■ DOCUMENT ■
With the encouragement of my loving family, friends and my partner, I made a decision that terrified me. I took a year off work and threw myself headfirst into art. I didn’t want to die not knowing what it felt like to claim this.
Around that time, I discovered Ellie Milan and the Milan Art Institute. She painted horses, mermaids, birds, light and water like I always dreamed to emulate. She said something that cracked open a belief I had held my entire life: Talent isn’t fixed. It can be learned. So I picked up the oil paints — something I had long feared but deeply desired to master. I worked long hours and completed the year long art mastery program with every ounce of enthusiasm within me.
The brown horse began appearing in my dreams and meditations, like a guide. In one vision, he carried me toward the pyramids. I thought of The Alchemist — of the child discovering his personal legend. Mostly, he just looked at me with a reassuring gaze.

I realised nothing in my life had been wasted. The psychology. The dance. The grief. The healing. All of it had prepared me. I wasn’t behind. I was unfolding with divine timing.
And from that place, this collection was born.
Each horse carries a part of that journey — devotion, instinct, resilience, longing, strength. They are not just animals to me. They are symbols of something I have been circling my whole life.
At the centre of it stands The Fire Horse.
The Fire Horse is not loud courage. It is the quiet remembering of what you have always loved. It is the moment you stop postponing your deepest desires. The moment you say, gently but firmly, Yes. This too belongs to me.
When I say this collection is my stud farm, I don’t mean land or fences. I mean that the childhood wish was never really about owning horses. It was about freedom. It was about waking up and feeling alive in my own life. It was about creating without apology. And somehow, in the most unexpected way, that wish has been fulfilled.
Not by abandoning everything I built — but by allowing all of it to lead me here.
The Fire Horse year, for me, is not about force or speed. It is about remembering. Remembering what you loved before the world told you to be practical. Remembering the dream that still lives quietly inside you. Remembering that it is never too late.
I feel deep reverence for my mum, who first showed me what creation looked like. My dad, who gave me the opportunity to embody the power of the horse. Gratitude for the years of work that shaped me. Humility for the courage it took to surrender. And joy — the kind of joy that feels spacious and free.
If there is something in you that has been waiting… a longing you have tucked away. May this Year of the Fire Horse help you remember it. May it help you trust it. And may you ride, gently but bravely, toward the life that has been waiting for you.
This is a wish fulfilled. And I hope it inspires you to honour yours.

■ GIVEN MATERIAL ■
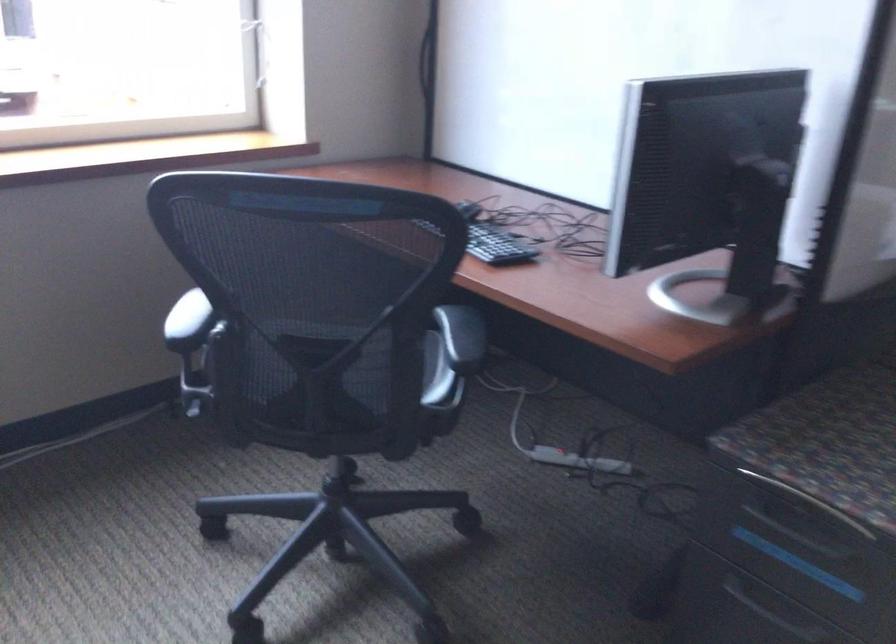
The width and height of the screenshot is (896, 644). What are the coordinates of `chair sitting surface` in the screenshot? It's located at (435, 373).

■ EXERCISE TASK 1 ■
In the Fire Horse essay above the data, copy the passage from "Each horse carries" to "belongs to me." word for word.
■ EXERCISE TASK 2 ■
According to the Fire Horse essay, what did Ellie Milan say about talent?

■ PROBLEM SOLUTION 1 ■
Each horse carries a part of that journey — devotion, instinct, resilience, longing, strength. They are not just animals to me. They are symbols of something I have been circling my whole life.
At the centre of it stands The Fire Horse.
The Fire Horse is not loud courage. It is the quiet remembering of what you have always loved. It is the moment you stop postponing your deepest desires. The moment you say, gently but firmly, Yes. This too belongs to me.

■ PROBLEM SOLUTION 2 ■
She said that talent isn't fixed and that it can be learned.